## Exercise data:
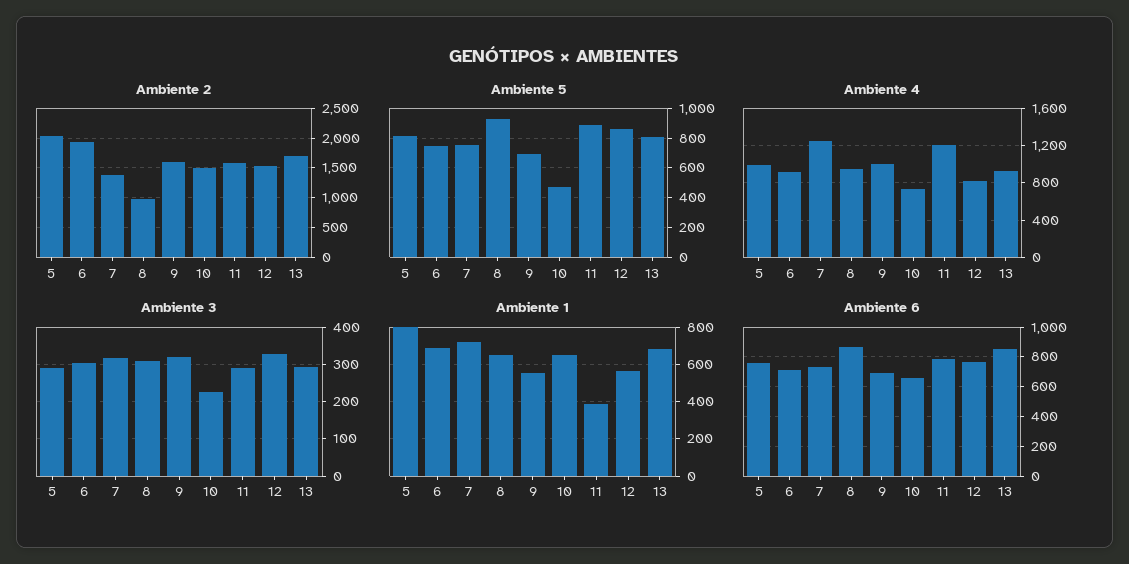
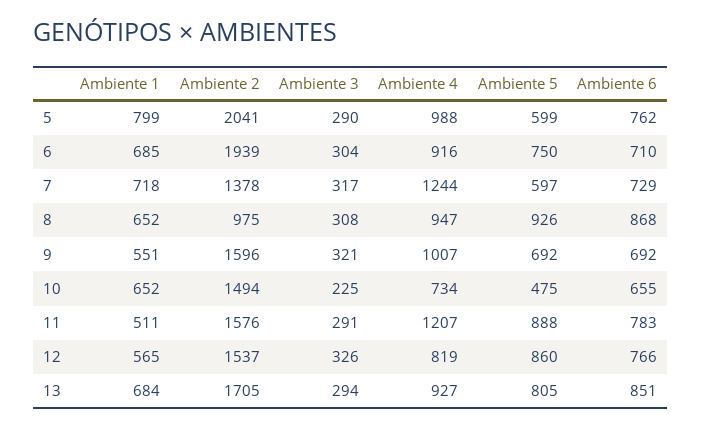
Ambiente 5, 5: 800 -> 599
Ambiente 5, 7: 750 -> 597
Ambiente 1, 11: 400 -> 511

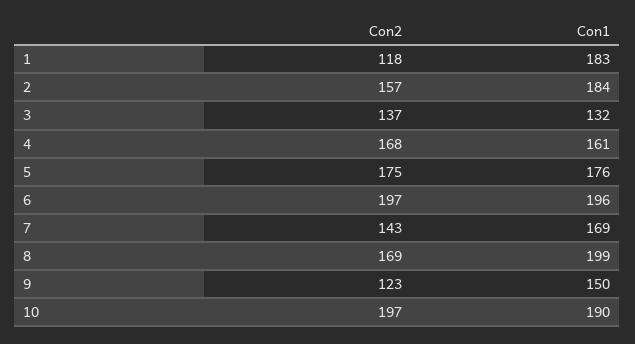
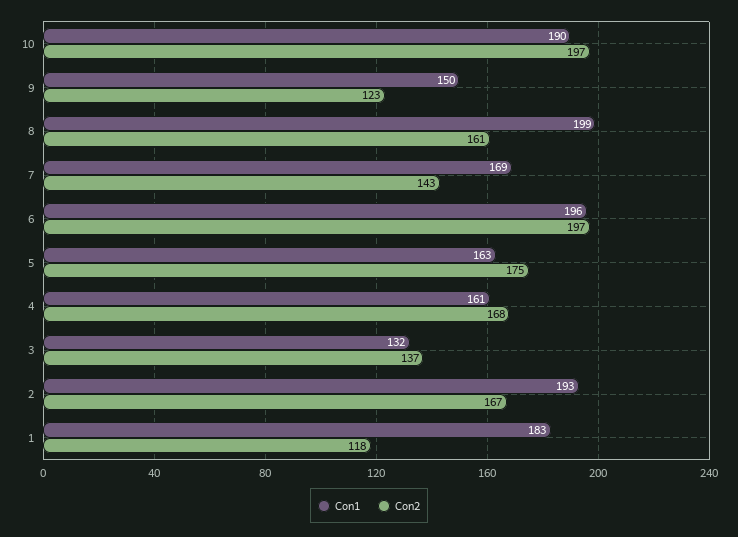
Con2, 2: 157 -> 167
Con1, 2: 184 -> 193
Con1, 5: 176 -> 163
Con2, 8: 169 -> 161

## Required work:
With the pictures removed, return the listing above in its exact original wording.

## Task answer:
Ambiente 5, 5: 800 -> 599
Ambiente 5, 7: 750 -> 597
Ambiente 1, 11: 400 -> 511

Con2, 2: 157 -> 167
Con1, 2: 184 -> 193
Con1, 5: 176 -> 163
Con2, 8: 169 -> 161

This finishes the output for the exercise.